La fase del controllo, espletata principalmente dalle Agenzie Regionali di Protezione Ambientale (A.R.P.A.), consiste nella verifica in situ dello stato degli impianti, della rispondenza degli stessi al progetto esaminato dall’Ente Pubblico e nella verifica del rispetto delle condizioni autorizzative, ivi compresi i limiti alle emissioni definiti nel provvedimento. A fronte del riscontro di anomalie rispetto al disposto autorizzativo, la norma prevede meccanismi sanzionatori di carattere amministrativo o penale a seconda della gravità delle difformità riscontrate.

Con il recepimento nella Legislazione Ambientale italiana (D.Lgs. 59/05) della Direttiva 96/61/EC (Integrated Pollution Prevention and Control - IPPC), che disciplina "la prevenzione e la riduzione integrate dell’inquinamento" si è assistito al nascere di un nuovo approccio al controllo e alla prevenzione dell’inquinamento generato dai grandi impianti industriali. Infatti, la Direttiva si pone come obiettivo "l’adozione di misure intese ad evitare oppure, qualora non sia possibile, ridurre le emissioni nell’aria, nell’acqua e nel suolo, comprese le misure relative ai rifiuti e conseguire un elevato livello di protezione nell’ambiente nel suo complesso".

Per approccio integrato s’intende un metodo di prevenzione dell’inquinamento e degli impatti ambientali che consenta di evitare il trasferimento di questi da un elemento naturale all’altro; si abbandona così una visione settoriale dei provvedimenti autorizzativi che operavano per singola matrice ambientale.
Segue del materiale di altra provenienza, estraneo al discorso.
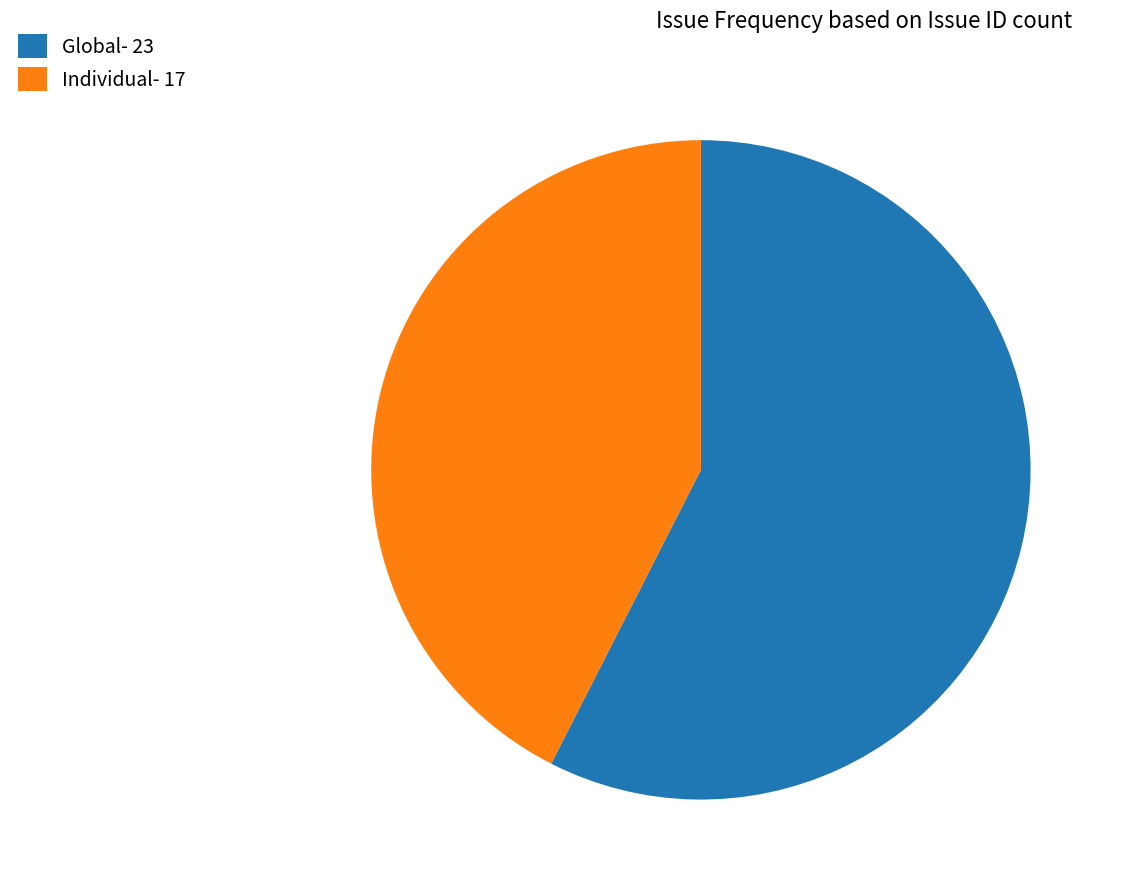

How many slices are in this pie chart?

2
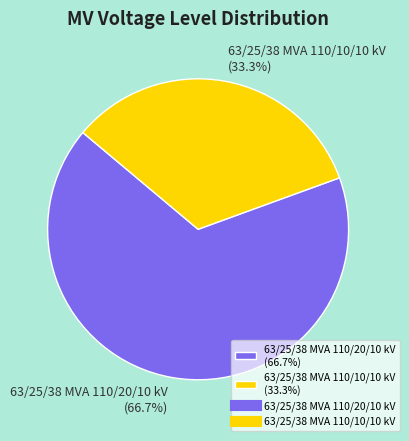

Which slice is the smallest?

63/25/38 MVA 110/10/10 kV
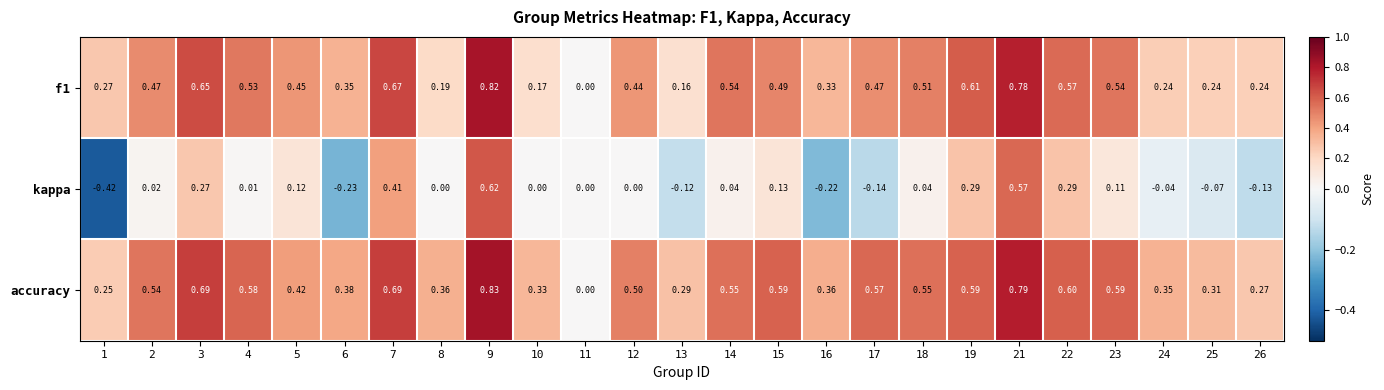

Which series changed the most between 4 and 11?

accuracy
La Direttiva 96/61/CE è uno strumento fondamentale per promuovere nell’Unione Europea modelli di produzione sostenibili: lo strumento in possesso degli Enti Pubblici italiani per perseguire tali obiettivi è l’Autorizzazione Integrata Ambientale (A.I.A.), la cui competenza è ex lege in capo alle Regioni; su gran parte del territorio nazionale le Regioni hanno poi individuato quali Autorità competenti in materia di A.I.A. le Province, sulla base del cd. Principio di Sussidiarietà.

L’A.I.A. pone l’accento su 2 diversi aspetti: l’utilizzo delle migliori tecniche disponibili (ovvero le Best Available Techniques, nell’acronimo inglese: B.A.T.) e la compatibilità ambientale del processo. È necessario quindi studiare sia i processi nelle loro singole fasi, per comprendere quali possano essere le B.A.T. applicabili, che studiare l’impatto ambientale dello stabilimento nel suo complesso. È da sottolinearsi il fatto che, nonostante l’implementazione delle B.A.T. richieda in alcuni casi importanti investimenti, notevoli sono i benefici ambientali ed economici che conseguono dalla loro applicazione: si riducono i consumi di materie prime, energia e servizi ausiliari, si abbattono i costi legati al trattamento finale degli inquinanti e soprattutto si evita una migrazione di questi ultimi da una matrice ambientale all’altra.

I benefici di tale approccio integrato hanno permesso inoltre di interfacciare l’azione di controllo ambientale con quella di tutela dell’ambiente di lavoro.